Vous pourriez lire ce petit ouvrage rédigé sous forme de dialogues et ensuite nous pourrions voir ensemble ce qu'il en est. Avec deux collègues nous avons commencé à en faire une lecture critique et peut être ces deux collègues consentiraient à en parler avec vous.
Je passerai rapidement sur des Associations type Fondation Bardot, qui était bien sûr présente aux Rencontres Animal et Société, mais qui, à mon avis, n'a pas assez réflechi de manière profonde et constructive, ni avancé des propositions nouvelles sur la question de l'expérimentation animale.

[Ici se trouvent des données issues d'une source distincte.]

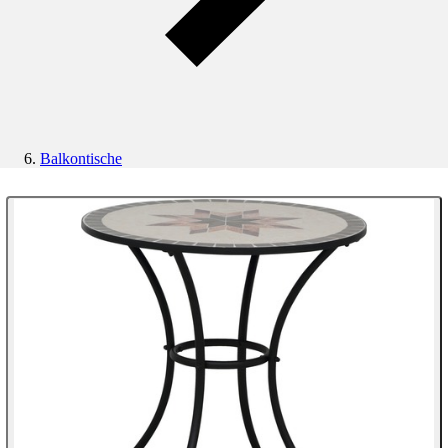
Balkontische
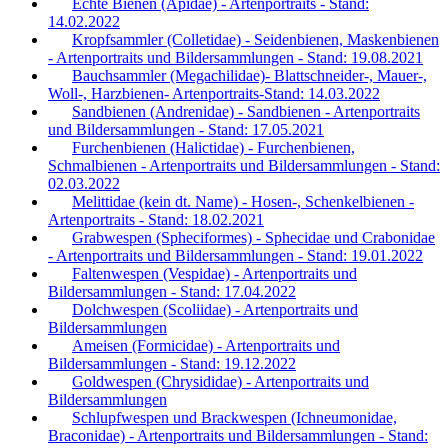
Echte Bienen (Apidae) - Artenportraits - Stand:
14.02.2022
Kropfsammler (Colletidae) - Seidenbienen, Maskenbienen
- Artenportraits und Bildersammlungen - Stand: 19.08.2021
Bauchsammler (Megachilidae)- Blattschneider-, Mauer-,
Woll-, Harzbienen- Artenportraits-Stand: 14.03.2022
Sandbienen (Andrenidae) - Sandbienen - Artenportraits
und Bildersammlungen - Stand: 17.05.2021
Furchenbienen (Halictidae) - Furchenbienen,
Schmalbienen - Artenportraits und Bildersammlungen - Stand:
02.03.2022
Melittidae (kein dt. Name) - Hosen-, Schenkelbienen -
Artenportraits - Stand: 18.02.2021
Grabwespen (Spheciformes) - Sphecidae und Crabonidae
- Artenportraits und Bildersammlungen - Stand: 19.01.2022
Faltenwespen (Vespidae) - Artenportraits und
Bildersammlungen - Stand: 17.04.2022
Dolchwespen (Scoliidae) - Artenportraits und
Bildersammlungen
Ameisen (Formicidae) - Artenportraits und
Bildersammlungen - Stand: 19.12.2022
Goldwespen (Chrysididae) - Artenportraits und
Bildersammlungen
Schlupfwespen und Brackwespen (Ichneumonidae,
Braconidae) - Artenportraits und Bildersammlungen - Stand:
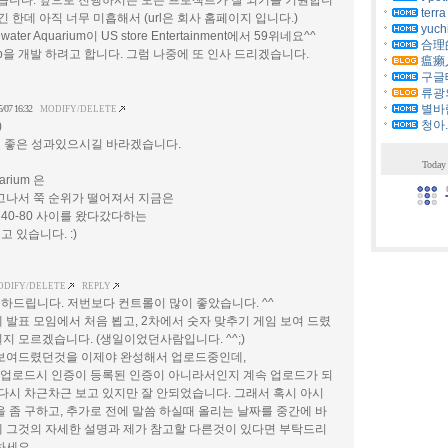
같습니다. 앞으로 진행하시는 모든 프로젝트가 잘 되기를 기원합니
terra
긴 한데 아직 너무 미흡해서 (url은 회사 홈페이지 입니다.)
yuch
ter Aquarium이 US store Entertainment에서 59위네요^^
合理的 
app을 개발 하려고 합니다. 그럼 나중에 또 인사 드리겠습니다.
瘟癩人
구글
류광의
별바
5/07 16:32
MODIFY/DELETE
청아.
)
 좋은 성과있으시길 바라겠습니다.
Today 
uarium 은
찍고나서 쭉 순위가 떨어져서 지금은
40-80 사이를 왔다갔다하는
 있습니다. :)
ODIFY/DELETE
REPLY
축하드립니다. 저번보다 컨트롤이 많이 좋았습니다. ^^
 발표 모임에서 처음 뵙고, 2차에서 숫자 맞추기 게임 보여 드렸
지 모르겠습니다. (생일이었던사람입니다. ^^;)
 보여드렸던것을 이제야 완성해서 업로드중인데,
, 업로드시 인증이 등록된 인증이 아니라서인지 계속 업로드가 되
 다시 차근차근 보고 있지만 잘 안되었습니다. 그래서 혹시 아시
을 좀 구하고, 추가로 전에 말씀 하실때 올리는 날짜를 중간에 바
 그것의 자세한 설명과 제가 참고할 다른것이 있다면 부탁드리
하세요.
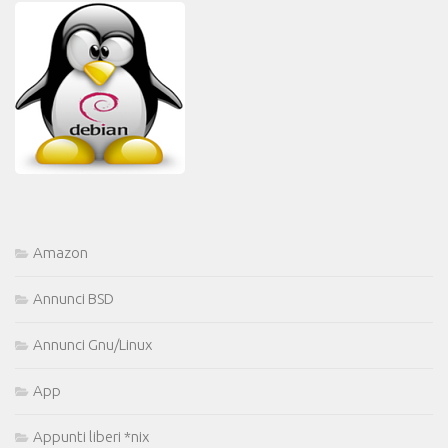
Amazon
Annunci BSD
Annunci Gnu/Linux
App
Appunti liberi *nix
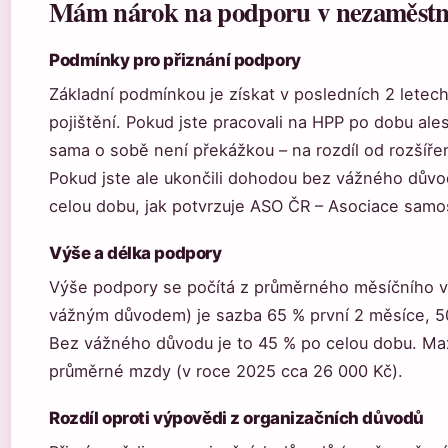
Mám nárok na podporu v nezaměstn
Podmínky pro přiznání podpory
Základní podmínkou je získat v posledních 2 lete
pojištění. Pokud jste pracovali na HPP po dobu al
sama o sobě není překážkou – na rozdíl od rozšíř
Pokud jste ale ukončili dohodou bez vážného důvo
celou dobu, jak potvrzuje ASO ČR – Asociace samo
Výše a délka podpory
Výše podpory se počítá z průměrného měsíčního vý
vážným důvodem) je sazba 65 % první 2 měsíce, 50
Bez vážného důvodu je to 45 % po celou dobu. Ma
průměrné mzdy (v roce 2025 cca 26 000 Kč).
Rozdíl oproti výpovědi z organizačních důvodů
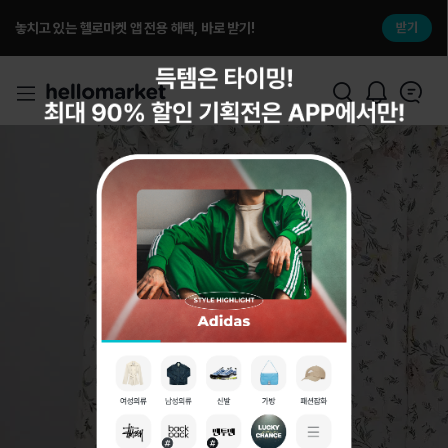
놓치고 있는 헬로마켓 앱 전용 해택, 바로 받기!
받기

Bien sûr il y a les mouvements et les organisations qui soutiennent les Alternatives à l'Expérimentation. Au niveau institutionnel il existe même un GIS français, groupement d'intérêt scientifique qui traite de ces questions (http://www.afssaps.fr/Partenariats/Groupement-d-Interet-Scientifique-GIS/Developpement-de-methodes-alternatives-en-experimentation-animale/(offset)/0). Il existe des organisations comme l'OPAL qui depuis assez longtemps encourage le développemment des méthodes alternatives à l'expérimentation sur des animaux.
Parallèlement à la question de l'expérimentation animale, il me paraît utile de lire le texte du philosophe Francis Wolff, dans le numéro 131 de la revue "POUVOIRS" qui est consacré à la question de l'animalité. Le titre en est : "des conséquences juridiques et morales de l'inexistence de l'animal" Si ce texte ne concerne pas directement le cas de l'expérimentation, il apporte un éclairage intéressant sur la question générale d'un "Droit des animaux".